> _RECORDS SUPPLIED_
## Begin

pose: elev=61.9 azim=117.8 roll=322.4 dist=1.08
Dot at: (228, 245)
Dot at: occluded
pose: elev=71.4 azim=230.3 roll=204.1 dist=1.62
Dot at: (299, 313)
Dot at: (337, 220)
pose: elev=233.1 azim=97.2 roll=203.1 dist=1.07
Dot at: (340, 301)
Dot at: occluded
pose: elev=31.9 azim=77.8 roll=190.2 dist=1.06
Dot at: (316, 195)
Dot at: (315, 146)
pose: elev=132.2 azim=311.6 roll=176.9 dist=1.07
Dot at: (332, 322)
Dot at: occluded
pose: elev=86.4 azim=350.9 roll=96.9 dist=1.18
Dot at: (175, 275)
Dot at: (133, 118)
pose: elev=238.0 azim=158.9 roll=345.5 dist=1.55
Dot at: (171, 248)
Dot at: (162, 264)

## End
## Begin

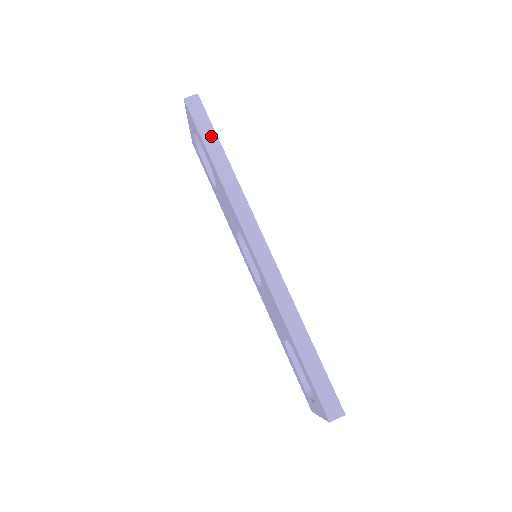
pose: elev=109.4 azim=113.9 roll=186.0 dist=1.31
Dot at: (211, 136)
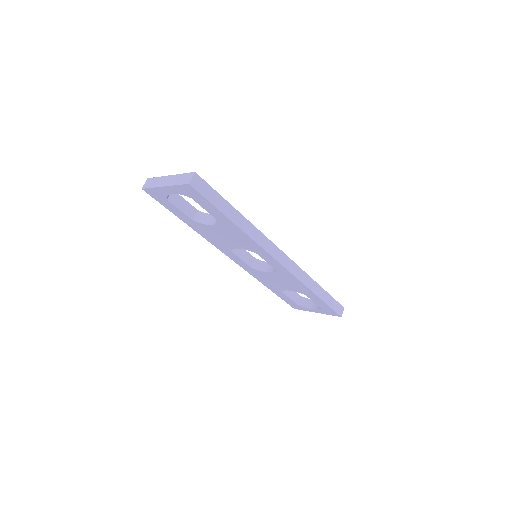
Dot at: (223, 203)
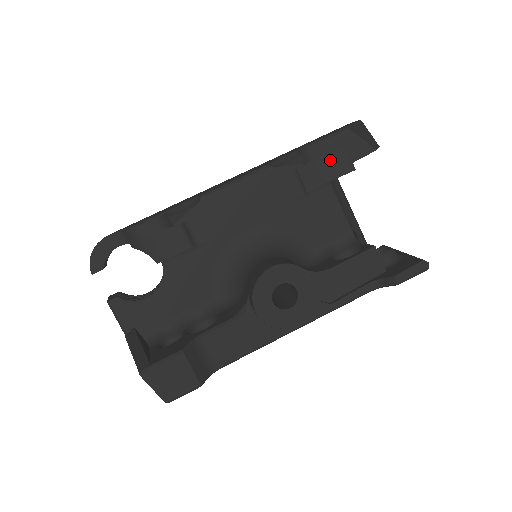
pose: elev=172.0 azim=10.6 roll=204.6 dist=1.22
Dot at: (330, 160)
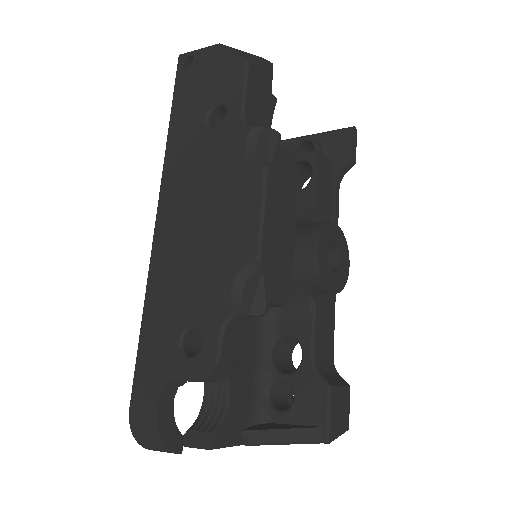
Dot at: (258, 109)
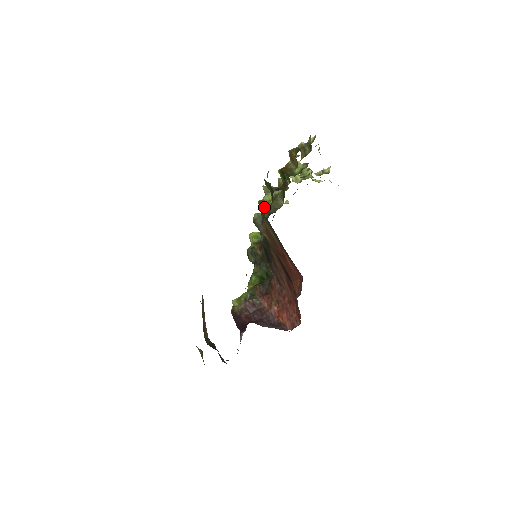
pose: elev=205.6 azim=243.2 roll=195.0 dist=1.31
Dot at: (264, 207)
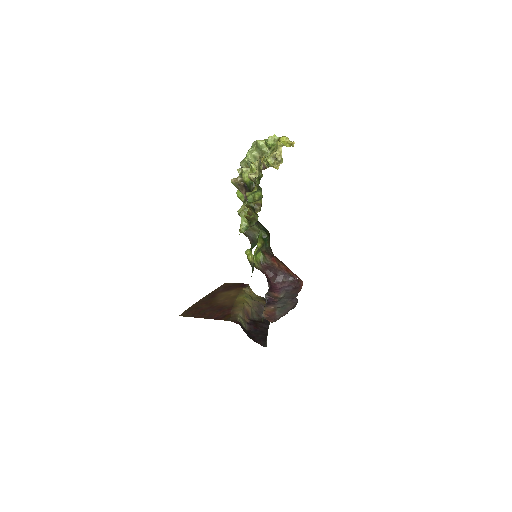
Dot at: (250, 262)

## End
## Begin

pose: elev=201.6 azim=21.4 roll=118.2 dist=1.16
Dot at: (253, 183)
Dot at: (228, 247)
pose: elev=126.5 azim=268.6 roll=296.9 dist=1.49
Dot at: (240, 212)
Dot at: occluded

## End

> _YOUR TASK_
Transcribe the data from the line containing "pose: elev=31.9 azim=77.8" through the line containing "Dot at: (133, 118)", both lines included, and give only those lines.

> _SOLUTION FOR THIS EXERCISE_
pose: elev=31.9 azim=77.8 roll=190.2 dist=1.06
Dot at: (316, 195)
Dot at: (315, 146)
pose: elev=132.2 azim=311.6 roll=176.9 dist=1.07
Dot at: (332, 322)
Dot at: occluded
pose: elev=86.4 azim=350.9 roll=96.9 dist=1.18
Dot at: (175, 275)
Dot at: (133, 118)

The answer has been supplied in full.